There followed a shadowy part of Egyptian history that saw Smenkhkare rise to power. Little is known of this Pharoah other than he may have been responsible for the murders of Nefertiti (Akhenaton’s wife) and Kiya - both disappeared completely from records around this time.
Soon after the deaths of Akhenaton and Smenkhkare, Tutankhaton became a Boy King around the age of about nine. He married a slightly older Ankhesenpaaten, one of the daughters of Akhenaton and Nefertiti. Such family unions were commonplace at this time.
Soon their names were changed to Tutankhamon and Ankhesenamun to reflect the changing power base that saw the priests reinstall Amon as the head of a multitude of seperate gods.
As a boy it is likely that these type of decisions were handled by officials, specifically by Ay, who may have been the modern equivalent of a prime minister, and Horemheb, commander of the army.
Sometime around the ninth year of Tutankhamun’s reign, possibly 1325 B.C., he died. There is a well-publicised injury to his skull that had partly healed - he may have suffered an accident or was murdered. Ay oversaw Tutankhamon’s burial arrangements which lasted 70 days.
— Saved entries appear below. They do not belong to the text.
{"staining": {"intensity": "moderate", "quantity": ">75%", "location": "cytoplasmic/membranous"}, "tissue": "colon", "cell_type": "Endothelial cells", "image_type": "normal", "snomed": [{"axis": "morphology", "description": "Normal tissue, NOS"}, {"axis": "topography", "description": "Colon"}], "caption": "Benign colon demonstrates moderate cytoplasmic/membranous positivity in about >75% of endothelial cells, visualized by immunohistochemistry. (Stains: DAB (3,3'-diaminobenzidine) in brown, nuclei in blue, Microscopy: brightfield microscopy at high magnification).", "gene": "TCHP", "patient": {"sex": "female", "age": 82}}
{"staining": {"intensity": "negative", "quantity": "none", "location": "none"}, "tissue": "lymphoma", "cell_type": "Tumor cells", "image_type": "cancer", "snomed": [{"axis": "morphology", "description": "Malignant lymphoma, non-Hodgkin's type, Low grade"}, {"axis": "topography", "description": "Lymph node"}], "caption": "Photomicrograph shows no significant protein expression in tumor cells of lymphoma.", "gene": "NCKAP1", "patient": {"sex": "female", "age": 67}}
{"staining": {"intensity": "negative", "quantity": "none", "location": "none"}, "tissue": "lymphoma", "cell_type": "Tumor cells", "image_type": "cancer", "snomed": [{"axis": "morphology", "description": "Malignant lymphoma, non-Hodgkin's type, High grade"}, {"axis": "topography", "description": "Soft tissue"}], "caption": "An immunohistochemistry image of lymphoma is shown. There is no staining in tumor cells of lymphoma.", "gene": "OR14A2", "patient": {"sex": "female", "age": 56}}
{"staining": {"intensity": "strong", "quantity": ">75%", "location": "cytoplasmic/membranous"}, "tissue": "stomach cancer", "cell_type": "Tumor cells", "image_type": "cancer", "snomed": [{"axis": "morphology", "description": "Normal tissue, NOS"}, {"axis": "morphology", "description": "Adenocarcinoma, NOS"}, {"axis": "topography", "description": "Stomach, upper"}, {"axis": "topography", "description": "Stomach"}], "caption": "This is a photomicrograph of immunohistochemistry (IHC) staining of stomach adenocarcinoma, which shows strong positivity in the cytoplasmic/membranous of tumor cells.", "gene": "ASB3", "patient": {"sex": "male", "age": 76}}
Following the burial, Ay became Pharaoh and took Ankhesenamun as his queen to legitimise his rule. Almost immediately, she too disappeared from history. Ay ruled for only four years and after his death Horemheb grabbed power. He soon obliterated evidence of the reigns of Akhenaten, Tutankhamon and Ay and substituted his own name on many of their monuments.